8. You can make a difference
You can really make a difference to students’ lives. Seeing how your students progress is extremely rewarding and when they all get high scores in their end of term exams you know that what they have learned in the classroom will help them in their adult lives. Speaking a second language well is an incredibly useful skill and will put my students ahead of their peers when it comes to future study and employment.
7. Unique challenges
Teaching English in China has taught me how hard Chinese students study compared to elsewhere. Student’s timetables are so full that they often have no time for socialising, playing and even resting properly, which can present a unique set of challenges. It’s not unusual to see students sleeping in class so it pays to create fun and interesting activities to keep them engaged. Get them active in the warm-up so their minds and bodies are firing on all cylinders!
6. How to cope with difficult circumstances
Moving to the other side of the planet on your own can sometimes present difficult circumstances that are amplified far more than if you were at home. When I first moved to China I got sick with gastro-enteritis which was not a fun experience, but it tested me mentally and I am stronger for it. I lived in a city with winter temperatures of minus 30 degrees Celsius which was a challenge in itself. I now feel I could live anywhere after spending seven months in such hostile conditions.

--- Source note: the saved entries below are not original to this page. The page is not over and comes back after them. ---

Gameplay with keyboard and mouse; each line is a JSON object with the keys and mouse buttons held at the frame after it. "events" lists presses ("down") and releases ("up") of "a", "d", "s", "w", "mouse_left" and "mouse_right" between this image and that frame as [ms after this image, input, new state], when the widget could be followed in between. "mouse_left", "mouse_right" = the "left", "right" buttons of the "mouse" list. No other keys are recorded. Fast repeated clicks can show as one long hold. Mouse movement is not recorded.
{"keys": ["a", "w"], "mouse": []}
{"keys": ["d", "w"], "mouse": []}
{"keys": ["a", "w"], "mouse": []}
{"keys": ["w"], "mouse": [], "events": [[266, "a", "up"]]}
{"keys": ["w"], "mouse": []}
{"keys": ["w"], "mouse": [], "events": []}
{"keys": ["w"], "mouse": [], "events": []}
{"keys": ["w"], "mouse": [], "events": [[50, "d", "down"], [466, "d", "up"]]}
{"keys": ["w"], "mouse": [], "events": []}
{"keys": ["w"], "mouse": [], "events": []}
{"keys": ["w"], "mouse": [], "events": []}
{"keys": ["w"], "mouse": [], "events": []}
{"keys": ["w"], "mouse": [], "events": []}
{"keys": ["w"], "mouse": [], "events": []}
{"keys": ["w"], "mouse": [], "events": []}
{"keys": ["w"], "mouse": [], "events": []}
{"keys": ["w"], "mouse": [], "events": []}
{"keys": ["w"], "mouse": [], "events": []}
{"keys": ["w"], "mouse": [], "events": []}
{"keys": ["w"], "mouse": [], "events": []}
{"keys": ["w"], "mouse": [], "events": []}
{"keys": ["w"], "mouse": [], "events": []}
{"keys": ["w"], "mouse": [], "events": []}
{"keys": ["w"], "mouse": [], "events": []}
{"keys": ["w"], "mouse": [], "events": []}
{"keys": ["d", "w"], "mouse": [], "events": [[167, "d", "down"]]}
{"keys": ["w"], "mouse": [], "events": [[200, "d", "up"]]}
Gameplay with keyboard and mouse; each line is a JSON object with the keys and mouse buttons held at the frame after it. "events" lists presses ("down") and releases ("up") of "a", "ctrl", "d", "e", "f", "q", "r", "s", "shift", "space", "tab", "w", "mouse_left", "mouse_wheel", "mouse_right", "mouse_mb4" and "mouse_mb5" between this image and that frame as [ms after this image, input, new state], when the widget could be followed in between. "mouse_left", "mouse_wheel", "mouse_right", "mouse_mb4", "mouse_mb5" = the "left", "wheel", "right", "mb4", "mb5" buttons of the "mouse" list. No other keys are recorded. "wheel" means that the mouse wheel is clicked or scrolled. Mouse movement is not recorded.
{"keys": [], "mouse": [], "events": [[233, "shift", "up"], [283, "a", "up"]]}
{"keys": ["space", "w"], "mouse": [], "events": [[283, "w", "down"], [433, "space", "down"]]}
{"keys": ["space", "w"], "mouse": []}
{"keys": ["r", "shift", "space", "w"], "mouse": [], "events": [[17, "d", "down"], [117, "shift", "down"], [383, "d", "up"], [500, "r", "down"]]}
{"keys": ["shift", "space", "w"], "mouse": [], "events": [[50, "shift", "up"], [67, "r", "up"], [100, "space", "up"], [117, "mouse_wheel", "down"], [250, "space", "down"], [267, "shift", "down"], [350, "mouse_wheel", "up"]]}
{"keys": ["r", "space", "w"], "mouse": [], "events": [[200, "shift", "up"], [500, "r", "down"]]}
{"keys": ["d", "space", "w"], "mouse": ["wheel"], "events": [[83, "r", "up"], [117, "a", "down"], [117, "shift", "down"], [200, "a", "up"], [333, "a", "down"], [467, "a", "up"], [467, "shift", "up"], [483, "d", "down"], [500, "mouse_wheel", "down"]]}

5. The ability to be self sufficient
Although I get a lot of support from my school, I have learned to be very self-sufficient in my daily life. Simple things can be a lot harder if you don’t speak the language well, but the rewarding feeling of small achievements can be greater than at home. Taking a bus somewhere, ordering a meal and being understood or even negotiating the traffic on your bike can all leave you with a sense of achievement.
4. Know your worth
Generally native English speakers earn a lot more than their local counterparts, but we expats face a lot more challenges than the locals (living far from home, adapting to different lifestyles etc.) so it’s important to keep a sense of perspective. Sometimes I feel guilty for being paid a much higher salary than my colleagues, but then I remember that my school is paying for the services of a native speaker and someone to come from afar to impart their knowledge and skills.
3. Teaching can be a lot of fun
My previous job in accounting and insurance was nowhere near as rewarding and fun as my current job as an English teacher. Even on days where I might not be feeling great, as soon as I enter the classroom all negative feelings evaporate. Working with youngsters who want to learn is an incredible experience and there are a lot more smiles than “bad days at the office”.
2. Make the most of the time you have
Teaching English abroad usually means you have a lot of free time. What better opportunity to learn a new hobby? As well as travelling at every opportunity, I have started a travel blog (www.thetripgoeson.com), picked up the guitar and have written articles for other blogs. I love to explore my city (Luoyang) and cycle when the weather permits, looking to find new and interesting places to see and write about.
1. Every day is an adventure
I have lived and worked as an English teacher for 2 years, but it still feels fresh and exciting. My days are rewarding and fun and my work/life balance is a lot better than when I was in England. I have travelled to 10 other countries since being here, met many great people and enjoyed a great lifestyle. Moving to China to teach English was the best decision I ever made – I just wish I hadn’t waited so long to do it!